Niet alleen het idee, ook de uitwerking zorgt voor verrassingen. Dankzij dit op-en-neer principe zijn weinig voor de hand liggende beeldcombinaties een twee-eenheid geworden, zoals de foto van een bruid tussen een plastic voorhang met een tunnel in het ijs; een strook lucht tussen twee rijen bomen met een fontein; een gezicht dat schuilgaat achter een doek met een weggewaaid plastic tasje. In omgekeerde positie geven de beeldparen andere details prijs en roepen nieuwe associaties op: over de ‘lenigheid’ van beelden gesproken.
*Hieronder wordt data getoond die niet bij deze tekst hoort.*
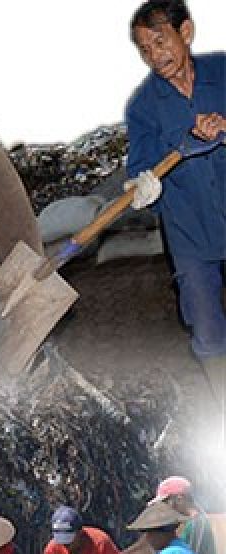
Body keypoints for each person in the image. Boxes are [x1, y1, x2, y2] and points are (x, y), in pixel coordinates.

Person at [124, 0, 226, 406]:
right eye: (145, 49)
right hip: (189, 229)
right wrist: (145, 186)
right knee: (205, 323)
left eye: (160, 41)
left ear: (186, 32)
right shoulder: (142, 107)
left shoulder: (223, 72)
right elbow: (141, 169)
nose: (155, 56)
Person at [153, 475, 222, 554]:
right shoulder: (193, 522)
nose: (164, 507)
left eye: (165, 502)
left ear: (179, 499)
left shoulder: (196, 524)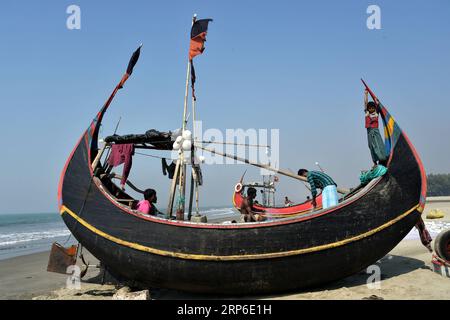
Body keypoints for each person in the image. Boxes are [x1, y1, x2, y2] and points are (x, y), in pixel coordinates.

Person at [364, 89, 387, 168]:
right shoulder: (367, 113)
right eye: (369, 108)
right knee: (371, 146)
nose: (371, 109)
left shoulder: (376, 114)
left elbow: (377, 105)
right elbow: (365, 104)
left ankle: (383, 159)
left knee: (378, 145)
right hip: (369, 132)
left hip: (375, 132)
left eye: (372, 108)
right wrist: (366, 94)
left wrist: (376, 102)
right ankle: (375, 162)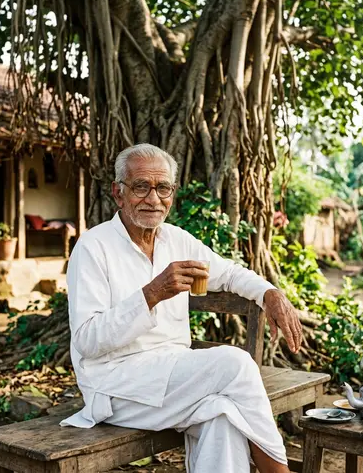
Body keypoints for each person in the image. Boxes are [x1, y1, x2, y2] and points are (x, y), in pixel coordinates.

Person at [61, 144, 303, 473]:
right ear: (119, 193)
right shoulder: (93, 247)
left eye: (163, 188)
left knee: (223, 414)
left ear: (173, 193)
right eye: (141, 186)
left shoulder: (177, 240)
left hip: (177, 376)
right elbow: (87, 341)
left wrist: (270, 293)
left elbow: (229, 273)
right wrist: (152, 293)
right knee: (234, 363)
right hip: (115, 385)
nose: (153, 199)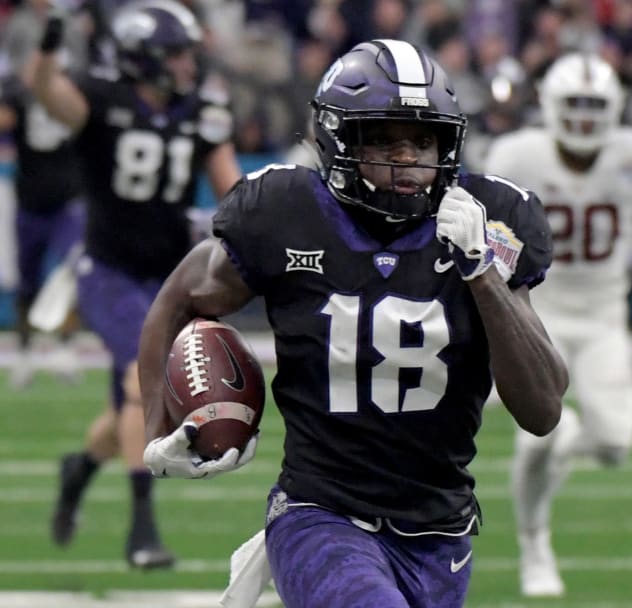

Op de tentoonstelling hanteert Bogaers naast de omkering, ook het uiteenlopend formaat van de foto’s en hun compositie op de wand als middel om een samenhang te bewerkstelligen. Dat er tussen hen zo’n wonderlijke chemie kan ontstaan heeft ook te maken met de eigenschappen die de beelden wel met elkaar gemeen hebben. De foto’s waar Bogaers zijn oog op laat vallen, brengen schijnbaar onbetekenende situaties en voorwerpen in beeld. Ze zijn nooit te herleiden tot een direct herkenbare gebeurtenis, tijd of plaats. Het gekozen standpunt, het veelvuldig gebruik van close-ups, de keuze voor zwart/wit en een zekere onscherpte geven de foto’s abstracte kwaliteiten. Bogaers zet de eigenschappen van de wegwerpcamera, de ‘nonchalance’ van de amateurfotograaf en de ‘slechte’  kwaliteit van oude reproducties in als beeldende middelen. In hun argeloze onnadrukkelijkheid geven zijn beelden zich niet direct prijs. De combinaties versterken die magie. Bogaers opereert in de traditie van de surrealisten. Net als zij buit hij de menselijke neiging uit om verbanden te willen leggen, hoe weinig aanleiding daar soms ook voor is. Met behulp van overeenkomsten in vorm, in structuur, in licht en schaduw of in de opbouw van het beeld verleidt hij de toeschouwer beelden aan elkaar te koppelen die niets met elkaar van doen hebben.

Het werk van Bogaers heeft het plezierige van een spel. Er is de verwondering over poëtische, grappige of bizarre beeldcombinaties,  maar er is ook de ontregeling en het soms wat ongemakkelijke gevoel wanneer tot je doordringt welke zaken je, zonder er erg in te hebben, met elkaar verbond.